With the All-Star break coming up, it’s that time again. How are the Toronto Maple Leafs doing at the halfway point of the 2021-22 NHL season?
I’m going to start by saying this: the way last season ended was painfully gut-wrenching and heartbreaking. Changes needed to be made in the offseason, and they were. Albeit in a way that initially caused some leaf fans to scratch their heads, myself included. So, how are the leafs doing? Let’s start with:
Sheldon Keefe is still relatively new as the head coach of the Leafs; many people forget that This is technically his third season behind Toronto’s bench, but it’s his first full 82 game season with the Leafs. The 2021 training camp was his first at the NHL level, which means it was his first chance to implement his systems and shape the Leafs precisely as he wanted. Some think Keefe is a player’s coach, that he panders to his superstars, and honestly, I think that is one of the biggest misconceptions about him; he’s a coach that isn’t satisfied with regular-season success. He’s all about building a team that is a creature of habit, a group that won’t be satisfied until they make some noise in the playoffs; the way he carries himself and responds to the media after games make that very clear.
To start the season, many people panicked, and rightfully so. The big four of Auston Matthews, John Tavares, Mitch Marner and William Nylander were nowhere in the first seven games as the leads went 2-4-1. This led to questions from both the media and fans alike, and some were even calling for widespread changes within the organization. It all came to a head when the Leafs, largely made up of NHLers, took on a Pittsburgh Penguins roster that Covid-19 ravaged and out of necessity had to dress a roster made almost entirely of American Hockey League players, a game in which Toronto ended up losing 7-1.
Seven games into the season, and the sky was falling in Leaf Land; again, maybe a little early, but rightfully so. However, the offence and the big four would wake up soon after and lead Toronto to a 23-9-3 record through 35 games played this year, the best 35 game record in Toronto’s 104-year history. Lead by… you guessed it, the big four. Matthes is once again on a torrid goal-scoring pace with 24 goals in 35 games; he’s projected to finish with 60 in 79 games played. After a reasonably slow start goal-scoring-wise, Tavares is on a point-per-game game pace with 34 points in 34 games, including 20 goals.
Marner, who didn’t have an excellent start to the season, has 21 points in 26 games played, and Nylander, who has been arguably the most consistent forward on the Leafs, has 36 points in 35 games, including 16 goals. The resurgence of the core-four after the first seven games coupled with Kyle Dubas’s off-season signings have arguably made 2021-22 Leaf’s offence the most consistent in recent memory, despite a few bumps.

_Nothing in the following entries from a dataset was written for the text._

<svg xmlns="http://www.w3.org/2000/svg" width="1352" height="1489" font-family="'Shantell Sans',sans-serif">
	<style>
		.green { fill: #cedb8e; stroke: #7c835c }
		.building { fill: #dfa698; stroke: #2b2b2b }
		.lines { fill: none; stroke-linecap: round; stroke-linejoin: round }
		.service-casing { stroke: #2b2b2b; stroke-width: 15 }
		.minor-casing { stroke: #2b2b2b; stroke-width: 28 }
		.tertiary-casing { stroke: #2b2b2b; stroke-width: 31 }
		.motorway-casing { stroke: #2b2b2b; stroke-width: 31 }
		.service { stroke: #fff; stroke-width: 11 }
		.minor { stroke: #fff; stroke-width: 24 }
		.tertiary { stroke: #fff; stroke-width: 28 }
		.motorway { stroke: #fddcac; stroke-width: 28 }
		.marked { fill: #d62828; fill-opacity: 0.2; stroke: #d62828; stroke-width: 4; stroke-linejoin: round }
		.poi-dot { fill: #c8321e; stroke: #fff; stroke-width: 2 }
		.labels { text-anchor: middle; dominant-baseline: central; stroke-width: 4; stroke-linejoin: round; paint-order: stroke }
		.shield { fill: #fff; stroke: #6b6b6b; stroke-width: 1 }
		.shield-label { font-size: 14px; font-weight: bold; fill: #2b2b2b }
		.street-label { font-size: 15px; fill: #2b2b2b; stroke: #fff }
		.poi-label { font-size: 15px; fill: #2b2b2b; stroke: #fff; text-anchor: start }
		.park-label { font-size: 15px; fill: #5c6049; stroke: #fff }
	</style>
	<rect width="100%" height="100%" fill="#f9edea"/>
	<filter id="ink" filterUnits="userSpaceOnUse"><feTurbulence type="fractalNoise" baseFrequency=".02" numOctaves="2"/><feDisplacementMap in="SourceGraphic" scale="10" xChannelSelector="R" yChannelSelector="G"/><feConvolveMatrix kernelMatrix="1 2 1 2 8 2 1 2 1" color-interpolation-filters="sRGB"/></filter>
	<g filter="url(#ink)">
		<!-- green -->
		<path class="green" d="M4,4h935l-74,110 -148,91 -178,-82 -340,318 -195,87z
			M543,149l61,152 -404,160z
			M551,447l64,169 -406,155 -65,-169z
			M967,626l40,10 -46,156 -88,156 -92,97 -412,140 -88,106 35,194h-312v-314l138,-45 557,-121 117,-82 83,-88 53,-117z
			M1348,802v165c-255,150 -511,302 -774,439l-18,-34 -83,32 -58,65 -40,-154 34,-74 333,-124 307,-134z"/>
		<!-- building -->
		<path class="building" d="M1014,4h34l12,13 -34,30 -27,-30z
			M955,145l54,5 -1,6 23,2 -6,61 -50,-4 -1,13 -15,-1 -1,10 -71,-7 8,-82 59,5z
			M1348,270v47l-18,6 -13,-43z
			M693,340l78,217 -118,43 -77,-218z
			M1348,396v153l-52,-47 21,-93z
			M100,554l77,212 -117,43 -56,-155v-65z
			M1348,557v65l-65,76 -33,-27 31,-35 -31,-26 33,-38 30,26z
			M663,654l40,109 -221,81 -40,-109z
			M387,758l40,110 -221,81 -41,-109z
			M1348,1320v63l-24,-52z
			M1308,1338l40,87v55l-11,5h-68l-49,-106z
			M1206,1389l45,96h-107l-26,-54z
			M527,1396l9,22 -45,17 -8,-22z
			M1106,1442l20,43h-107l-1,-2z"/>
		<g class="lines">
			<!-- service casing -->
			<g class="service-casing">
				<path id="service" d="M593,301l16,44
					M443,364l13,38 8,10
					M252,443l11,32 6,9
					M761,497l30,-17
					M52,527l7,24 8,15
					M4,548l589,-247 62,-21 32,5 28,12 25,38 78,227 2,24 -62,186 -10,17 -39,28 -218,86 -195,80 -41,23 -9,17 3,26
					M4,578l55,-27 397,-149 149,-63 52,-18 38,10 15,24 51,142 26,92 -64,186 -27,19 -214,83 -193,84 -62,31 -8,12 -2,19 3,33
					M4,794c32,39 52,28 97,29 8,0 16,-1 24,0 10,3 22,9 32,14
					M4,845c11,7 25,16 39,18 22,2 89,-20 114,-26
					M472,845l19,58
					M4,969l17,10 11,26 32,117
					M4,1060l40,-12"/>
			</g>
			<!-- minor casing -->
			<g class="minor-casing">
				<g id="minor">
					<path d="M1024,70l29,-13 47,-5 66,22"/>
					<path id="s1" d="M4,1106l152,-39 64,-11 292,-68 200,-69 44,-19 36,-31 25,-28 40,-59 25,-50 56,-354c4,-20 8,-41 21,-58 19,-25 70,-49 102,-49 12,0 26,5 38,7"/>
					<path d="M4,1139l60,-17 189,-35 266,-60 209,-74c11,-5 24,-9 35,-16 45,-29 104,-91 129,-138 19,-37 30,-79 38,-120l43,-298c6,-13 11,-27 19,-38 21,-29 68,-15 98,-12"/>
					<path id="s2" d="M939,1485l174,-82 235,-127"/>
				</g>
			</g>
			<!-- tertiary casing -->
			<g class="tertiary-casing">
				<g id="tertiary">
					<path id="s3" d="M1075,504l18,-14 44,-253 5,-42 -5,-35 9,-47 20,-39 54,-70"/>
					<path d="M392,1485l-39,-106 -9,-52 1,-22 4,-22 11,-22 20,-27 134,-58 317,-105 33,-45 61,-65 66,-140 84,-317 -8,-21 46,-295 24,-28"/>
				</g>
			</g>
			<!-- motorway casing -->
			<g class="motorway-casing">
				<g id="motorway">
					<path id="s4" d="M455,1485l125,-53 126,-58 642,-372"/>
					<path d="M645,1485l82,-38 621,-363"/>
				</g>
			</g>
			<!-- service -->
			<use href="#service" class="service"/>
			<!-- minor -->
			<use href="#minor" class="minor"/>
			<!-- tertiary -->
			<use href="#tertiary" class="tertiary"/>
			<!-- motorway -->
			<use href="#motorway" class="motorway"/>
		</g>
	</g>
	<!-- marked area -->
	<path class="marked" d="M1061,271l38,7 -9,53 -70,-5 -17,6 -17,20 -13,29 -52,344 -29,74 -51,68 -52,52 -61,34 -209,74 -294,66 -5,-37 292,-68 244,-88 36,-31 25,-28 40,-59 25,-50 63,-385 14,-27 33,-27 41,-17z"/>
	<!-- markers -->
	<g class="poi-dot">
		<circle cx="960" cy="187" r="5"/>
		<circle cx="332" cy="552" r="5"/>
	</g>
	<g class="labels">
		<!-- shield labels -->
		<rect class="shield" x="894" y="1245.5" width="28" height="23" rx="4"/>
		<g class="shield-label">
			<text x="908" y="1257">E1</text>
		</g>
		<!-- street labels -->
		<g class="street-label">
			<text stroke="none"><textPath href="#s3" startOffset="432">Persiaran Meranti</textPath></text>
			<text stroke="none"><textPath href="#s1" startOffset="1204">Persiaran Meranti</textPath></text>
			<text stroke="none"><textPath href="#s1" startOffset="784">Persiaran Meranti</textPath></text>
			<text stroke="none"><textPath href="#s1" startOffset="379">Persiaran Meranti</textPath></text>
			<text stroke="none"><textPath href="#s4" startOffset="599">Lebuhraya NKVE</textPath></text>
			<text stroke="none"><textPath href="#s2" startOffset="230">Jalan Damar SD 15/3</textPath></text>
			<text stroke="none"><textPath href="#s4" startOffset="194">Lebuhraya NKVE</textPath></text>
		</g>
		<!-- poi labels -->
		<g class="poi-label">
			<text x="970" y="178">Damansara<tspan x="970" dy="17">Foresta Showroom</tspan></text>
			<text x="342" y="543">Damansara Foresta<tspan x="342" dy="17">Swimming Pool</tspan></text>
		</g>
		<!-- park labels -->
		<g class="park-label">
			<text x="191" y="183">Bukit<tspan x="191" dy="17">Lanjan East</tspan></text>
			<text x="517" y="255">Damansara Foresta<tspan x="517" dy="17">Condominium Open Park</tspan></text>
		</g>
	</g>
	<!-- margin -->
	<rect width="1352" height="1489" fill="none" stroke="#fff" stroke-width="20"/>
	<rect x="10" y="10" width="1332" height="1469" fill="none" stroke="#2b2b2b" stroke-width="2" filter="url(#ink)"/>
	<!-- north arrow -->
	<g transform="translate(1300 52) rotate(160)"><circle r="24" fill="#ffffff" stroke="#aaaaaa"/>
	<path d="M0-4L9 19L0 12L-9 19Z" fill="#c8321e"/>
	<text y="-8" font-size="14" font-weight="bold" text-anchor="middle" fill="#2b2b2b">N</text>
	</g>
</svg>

Like the offence, the Leaf’s defence struggled out of the gate, and they struggled mightily, especially the second pair of Justin Holl and Jake Muzzin. The pair through the first part of the season was a defensive liability every time they were on the ice, it seemed. These struggles were shocking given that Muzzin, in particular, had, until the first part of this season, been an excellent, consistent defenceman since coming to Toronto in 2020. However, with the emergence of both Rasmus Sandin and Timothy Liljegren, along with Morgan Rielly catching fire after signing a 7-year contract extension to stay a Leaf beyond this season, the d-core would eventually start to right the ship. in fact, to this point, they’ve tightened so much defensively, they’ve only allowed 86 goals against, which is good for fifth in the NHL
Coming into the season, many people wanted to see how Jack Campbell would perform given the starting reigns for an entire 82 game season. After the signing of Petr Mrazek, many thought that he might if given a chance, give Campbell a run for his money to keep the starting job. That hasn’t been the case as Campbell has taken the starting opportunity and been unbelievable. Posting Vezina calibre numbers across 27 games this year, he’s posted 18 wins, five losses, and three overtime losses, with four shutouts and a 9.35 save percentage, along with a sparkling 2.02 goals-against average. Campbell has arguably been the best goalie and most consistent goalie the Leafs have had in over a decade. however, that isn’t Mrazek’s fault, injuries have hampered the newly signed Leafs back-up to just four games with his new team this season.
Outside of a couple of disappointing games, the most recent being against the Arizona Coyotes a couple of nights ago, this is the most complete Leaf’s team we’ve seen in a long time, enjoy it while you can, take a deep breath every once in a while and know, this Toronto Maple Leaf’s team is very, very good. We’re all petrified for the playoffs, but before they come, enjoy the rest of the season.